WHAT TO PRODUCE>
Your output should repeat the entries below exactly. It should contain no images.
════════
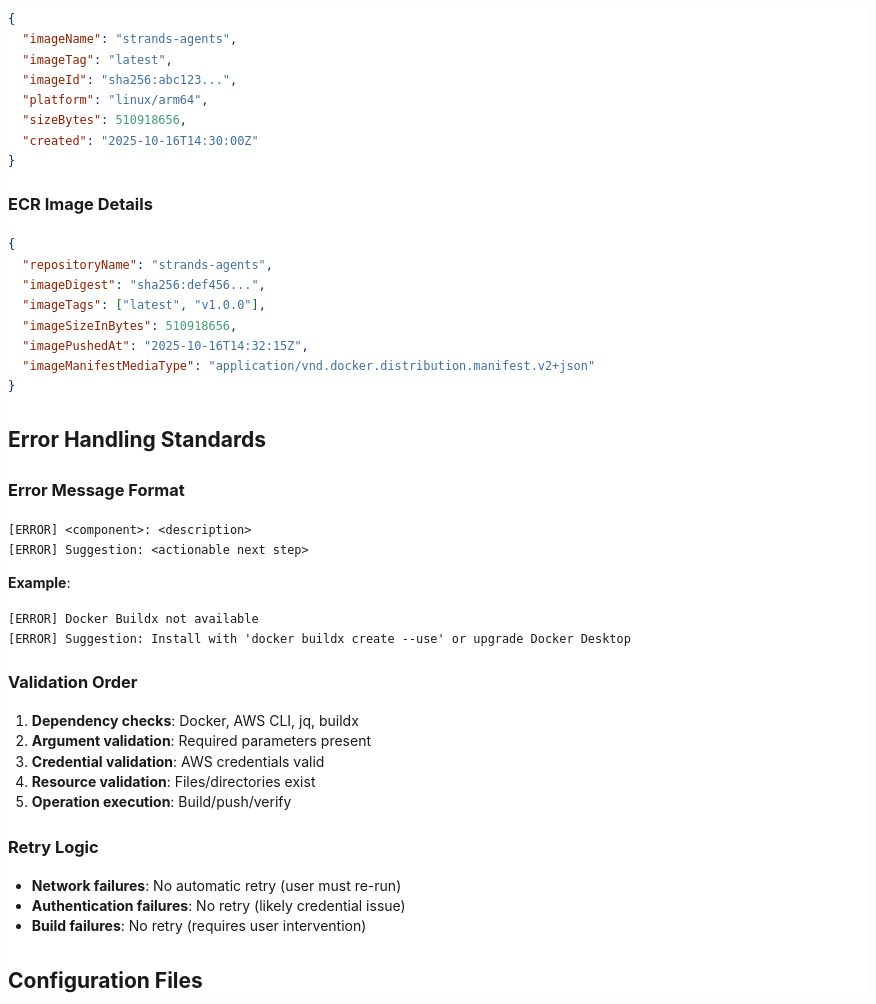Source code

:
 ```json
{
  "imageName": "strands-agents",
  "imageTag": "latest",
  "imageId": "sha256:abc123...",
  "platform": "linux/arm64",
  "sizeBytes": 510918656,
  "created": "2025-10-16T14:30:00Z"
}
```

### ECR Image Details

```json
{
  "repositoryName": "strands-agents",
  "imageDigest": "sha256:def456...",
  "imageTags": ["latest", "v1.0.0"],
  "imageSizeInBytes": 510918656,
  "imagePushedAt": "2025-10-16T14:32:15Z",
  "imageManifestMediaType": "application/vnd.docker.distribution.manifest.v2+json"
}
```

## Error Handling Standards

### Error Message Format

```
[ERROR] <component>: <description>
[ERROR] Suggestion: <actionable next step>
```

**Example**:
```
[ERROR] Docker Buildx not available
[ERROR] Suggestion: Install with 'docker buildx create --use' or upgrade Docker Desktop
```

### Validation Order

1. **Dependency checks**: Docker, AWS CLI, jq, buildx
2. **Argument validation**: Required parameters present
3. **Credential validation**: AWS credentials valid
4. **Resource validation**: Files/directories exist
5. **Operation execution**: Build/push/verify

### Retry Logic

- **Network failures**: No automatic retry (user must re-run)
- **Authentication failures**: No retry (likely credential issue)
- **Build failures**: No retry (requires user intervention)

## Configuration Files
════════
WRITTEN RESPONSE>
Source code

:
 ```json
{
  "imageName": "strands-agents",
  "imageTag": "latest",
  "imageId": "sha256:abc123...",
  "platform": "linux/arm64",
  "sizeBytes": 510918656,
  "created": "2025-10-16T14:30:00Z"
}
```

### ECR Image Details

```json
{
  "repositoryName": "strands-agents",
  "imageDigest": "sha256:def456...",
  "imageTags": ["latest", "v1.0.0"],
  "imageSizeInBytes": 510918656,
  "imagePushedAt": "2025-10-16T14:32:15Z",
  "imageManifestMediaType": "application/vnd.docker.distribution.manifest.v2+json"
}
```

## Error Handling Standards

### Error Message Format

```
[ERROR] <component>: <description>
[ERROR] Suggestion: <actionable next step>
```

**Example**:
```
[ERROR] Docker Buildx not available
[ERROR] Suggestion: Install with 'docker buildx create --use' or upgrade Docker Desktop
```

### Validation Order

1. **Dependency checks**: Docker, AWS CLI, jq, buildx
2. **Argument validation**: Required parameters present
3. **Credential validation**: AWS credentials valid
4. **Resource validation**: Files/directories exist
5. **Operation execution**: Build/push/verify

### Retry Logic

- **Network failures**: No automatic retry (user must re-run)
- **Authentication failures**: No retry (likely credential issue)
- **Build failures**: No retry (requires user intervention)

## Configuration Files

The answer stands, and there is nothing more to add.